March 2018. A data breach of the company Under Armor compromised the information of 150 million users of its fitness and nutrition tracking app MyFitnessPal
March 2018. Cybersecurity researchers reveal that a Chinese hacking group used malware to attack the service provider for the UK government in an attempt to gain access to contractors at various UK government departments and military organizations
March 2018. Cybersecurity researchers announce evidence that the same North Korean hacking group linked to the SWIFT financial network attacks has been targeting several major Turkish banks and government finance agencies.
March 2018. A UN report details attempts by North Korean hackers to compromise email accounts of the members of a UN panel enforcing trade sanctions against North Korea.
February 2018. German news reported that a Russian hacking group had breached the online networks of Germany’s foreign and interior ministries, exfiltrating at least 17 gigabytes of data in an intrusion that went undetected for a year.
February 2018. The Justice Department indicted 13 Russians and three companies for their online efforts to interfere in the 2016 US presidential elections.
February 2018. The US and UK formally blame Russia for the June 2017 NotPetya ransomware attack that caused billions of dollars in damages across the world.
February 2018. A cyberattack on the Pyeongchang Olympic Games attributed to Russia took the official Olympic website offline for 12 hours and disrupted wifi and televisions at the Pyeongchang Olympic stadium.
February 2018. Officials at the Department of Homeland Security confirmed that Russian hackers successfully penetrated the voter registration rolls of several US states prior to the 2016 election.
January 2018. China denied that the computer network it supplied to the African Union allowed it access the AU’s confidential information and transfer it to China, or that it had bugged offices in the AU headquarters that it had built.
January 2018. A Japan-based cryptocurrency exchange reveals that it lost $530 million worth of the cryptocurrency NEM in a hack, in what amounts to possibly the largest cryptocurrency heist of all time.
January 2018. Norwegian officials discover a “very professional” attempt to steal patient data from a Norwegian hospital system, in an attack they speculate was connected to the upcoming NATO Trident Juncture 18 military exercise.

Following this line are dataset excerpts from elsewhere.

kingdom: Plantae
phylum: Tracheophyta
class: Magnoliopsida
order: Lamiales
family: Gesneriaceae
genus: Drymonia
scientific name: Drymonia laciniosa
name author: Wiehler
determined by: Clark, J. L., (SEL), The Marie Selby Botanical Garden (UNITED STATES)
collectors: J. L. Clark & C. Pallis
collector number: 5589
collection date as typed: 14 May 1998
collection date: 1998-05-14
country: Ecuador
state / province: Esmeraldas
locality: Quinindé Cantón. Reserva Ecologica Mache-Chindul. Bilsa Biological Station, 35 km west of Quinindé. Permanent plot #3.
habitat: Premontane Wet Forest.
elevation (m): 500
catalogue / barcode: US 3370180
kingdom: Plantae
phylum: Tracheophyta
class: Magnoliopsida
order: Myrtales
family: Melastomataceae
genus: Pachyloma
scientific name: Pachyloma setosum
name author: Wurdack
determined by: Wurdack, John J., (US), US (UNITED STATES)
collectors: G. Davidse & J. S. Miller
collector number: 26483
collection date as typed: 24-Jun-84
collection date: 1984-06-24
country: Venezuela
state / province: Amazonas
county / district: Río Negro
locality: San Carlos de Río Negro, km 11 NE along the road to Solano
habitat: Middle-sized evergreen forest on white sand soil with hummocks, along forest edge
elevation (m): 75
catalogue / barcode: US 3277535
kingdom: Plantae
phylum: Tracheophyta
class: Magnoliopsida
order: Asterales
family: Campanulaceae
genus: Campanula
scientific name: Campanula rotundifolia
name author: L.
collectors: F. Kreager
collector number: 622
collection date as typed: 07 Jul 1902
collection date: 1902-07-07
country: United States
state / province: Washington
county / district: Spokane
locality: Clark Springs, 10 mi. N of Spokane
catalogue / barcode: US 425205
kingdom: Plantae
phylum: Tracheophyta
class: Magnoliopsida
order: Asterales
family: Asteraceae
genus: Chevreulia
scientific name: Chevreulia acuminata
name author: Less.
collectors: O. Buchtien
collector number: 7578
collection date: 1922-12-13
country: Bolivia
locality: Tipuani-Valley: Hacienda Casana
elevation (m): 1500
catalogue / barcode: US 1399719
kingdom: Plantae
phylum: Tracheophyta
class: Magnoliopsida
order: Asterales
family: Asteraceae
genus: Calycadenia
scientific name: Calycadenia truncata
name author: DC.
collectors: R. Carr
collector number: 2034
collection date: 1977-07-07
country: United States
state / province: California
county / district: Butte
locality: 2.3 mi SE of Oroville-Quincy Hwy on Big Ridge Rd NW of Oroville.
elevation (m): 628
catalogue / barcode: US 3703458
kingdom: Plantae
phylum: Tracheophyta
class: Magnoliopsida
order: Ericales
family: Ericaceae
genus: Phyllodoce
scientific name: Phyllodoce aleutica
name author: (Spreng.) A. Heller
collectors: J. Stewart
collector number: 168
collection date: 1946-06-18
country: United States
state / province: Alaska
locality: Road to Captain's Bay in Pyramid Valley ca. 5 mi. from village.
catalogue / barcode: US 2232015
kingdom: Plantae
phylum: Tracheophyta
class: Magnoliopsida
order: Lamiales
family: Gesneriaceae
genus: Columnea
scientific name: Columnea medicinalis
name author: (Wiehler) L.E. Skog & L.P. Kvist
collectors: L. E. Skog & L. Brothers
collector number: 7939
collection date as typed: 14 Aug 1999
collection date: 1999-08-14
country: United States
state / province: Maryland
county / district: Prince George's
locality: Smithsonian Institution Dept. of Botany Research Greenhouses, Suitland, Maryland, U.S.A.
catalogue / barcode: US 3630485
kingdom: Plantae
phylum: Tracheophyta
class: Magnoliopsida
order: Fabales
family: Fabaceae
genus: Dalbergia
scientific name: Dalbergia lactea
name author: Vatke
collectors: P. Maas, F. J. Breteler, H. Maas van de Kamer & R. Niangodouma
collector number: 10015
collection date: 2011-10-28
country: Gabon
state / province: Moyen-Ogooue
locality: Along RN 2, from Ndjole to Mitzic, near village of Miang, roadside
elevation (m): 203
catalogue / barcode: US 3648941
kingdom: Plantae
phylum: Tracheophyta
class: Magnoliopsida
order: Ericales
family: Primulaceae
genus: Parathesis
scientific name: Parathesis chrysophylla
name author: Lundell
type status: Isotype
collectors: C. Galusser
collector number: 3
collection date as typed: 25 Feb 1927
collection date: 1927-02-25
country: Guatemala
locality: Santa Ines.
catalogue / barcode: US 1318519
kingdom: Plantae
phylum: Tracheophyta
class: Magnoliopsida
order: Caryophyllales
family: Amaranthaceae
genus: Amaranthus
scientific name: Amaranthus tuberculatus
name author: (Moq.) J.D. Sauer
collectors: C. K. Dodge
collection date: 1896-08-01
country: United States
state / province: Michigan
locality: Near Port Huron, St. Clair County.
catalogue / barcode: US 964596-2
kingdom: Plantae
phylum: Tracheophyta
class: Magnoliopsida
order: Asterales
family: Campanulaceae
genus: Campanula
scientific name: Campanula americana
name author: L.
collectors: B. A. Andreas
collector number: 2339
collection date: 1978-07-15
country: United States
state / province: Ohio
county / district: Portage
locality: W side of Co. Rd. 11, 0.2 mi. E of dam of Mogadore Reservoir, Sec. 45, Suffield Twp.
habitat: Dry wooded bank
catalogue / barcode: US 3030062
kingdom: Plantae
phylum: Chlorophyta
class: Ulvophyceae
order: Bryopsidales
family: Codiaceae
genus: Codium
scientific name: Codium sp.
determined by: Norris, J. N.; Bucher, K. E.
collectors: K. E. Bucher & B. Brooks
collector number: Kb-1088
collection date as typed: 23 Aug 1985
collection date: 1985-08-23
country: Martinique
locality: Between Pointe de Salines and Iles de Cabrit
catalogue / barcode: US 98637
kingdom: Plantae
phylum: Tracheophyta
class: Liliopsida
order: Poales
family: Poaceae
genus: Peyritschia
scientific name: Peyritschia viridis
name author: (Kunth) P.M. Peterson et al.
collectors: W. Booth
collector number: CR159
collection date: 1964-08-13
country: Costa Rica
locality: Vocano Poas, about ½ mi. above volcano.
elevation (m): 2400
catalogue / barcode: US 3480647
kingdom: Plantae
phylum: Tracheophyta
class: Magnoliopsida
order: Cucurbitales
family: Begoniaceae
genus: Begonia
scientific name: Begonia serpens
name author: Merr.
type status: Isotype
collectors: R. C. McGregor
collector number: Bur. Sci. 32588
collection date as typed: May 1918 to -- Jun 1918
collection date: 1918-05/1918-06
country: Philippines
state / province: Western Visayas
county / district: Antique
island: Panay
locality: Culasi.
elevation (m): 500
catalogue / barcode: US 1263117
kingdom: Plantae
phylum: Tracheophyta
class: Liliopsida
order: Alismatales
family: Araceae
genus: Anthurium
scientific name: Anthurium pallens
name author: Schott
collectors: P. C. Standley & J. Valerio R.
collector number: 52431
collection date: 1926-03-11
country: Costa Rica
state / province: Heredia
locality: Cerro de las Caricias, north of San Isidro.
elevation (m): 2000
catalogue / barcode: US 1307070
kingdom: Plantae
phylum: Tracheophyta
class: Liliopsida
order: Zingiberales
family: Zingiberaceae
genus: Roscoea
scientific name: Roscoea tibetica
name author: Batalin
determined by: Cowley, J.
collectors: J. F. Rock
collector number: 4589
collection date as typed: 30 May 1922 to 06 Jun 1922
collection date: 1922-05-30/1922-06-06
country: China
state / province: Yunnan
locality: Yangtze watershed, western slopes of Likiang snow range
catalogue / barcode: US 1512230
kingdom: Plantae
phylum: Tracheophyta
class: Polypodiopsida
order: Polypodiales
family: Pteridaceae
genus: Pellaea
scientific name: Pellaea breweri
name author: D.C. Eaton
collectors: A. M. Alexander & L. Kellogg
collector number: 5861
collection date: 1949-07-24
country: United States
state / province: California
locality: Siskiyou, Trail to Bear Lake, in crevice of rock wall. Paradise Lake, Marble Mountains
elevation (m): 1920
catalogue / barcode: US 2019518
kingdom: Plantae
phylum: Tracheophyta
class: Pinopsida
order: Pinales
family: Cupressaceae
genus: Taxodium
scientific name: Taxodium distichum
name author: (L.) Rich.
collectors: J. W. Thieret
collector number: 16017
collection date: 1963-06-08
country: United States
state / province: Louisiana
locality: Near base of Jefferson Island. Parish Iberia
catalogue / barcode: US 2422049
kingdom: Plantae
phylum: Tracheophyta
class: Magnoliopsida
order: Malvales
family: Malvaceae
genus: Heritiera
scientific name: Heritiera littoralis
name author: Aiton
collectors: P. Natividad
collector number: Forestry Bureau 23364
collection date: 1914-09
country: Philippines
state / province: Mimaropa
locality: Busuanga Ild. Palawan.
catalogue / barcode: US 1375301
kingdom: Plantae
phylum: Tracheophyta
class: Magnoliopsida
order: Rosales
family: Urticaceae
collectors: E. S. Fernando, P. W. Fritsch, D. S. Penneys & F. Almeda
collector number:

January 2018. A hacking group with ties to the Lebanese General Directorate of General Security was revealed to have been involved in a six-year campaign to steal text messages, call logs, and files from journalists, military officers, corporations, and other targets in 21 countries worldwide.
January 2018. The Unique Identification Authority of India and its Aadhaar system are hacked by unknown actors, resulting in the personal data of more than 1 billion people being available for purchase.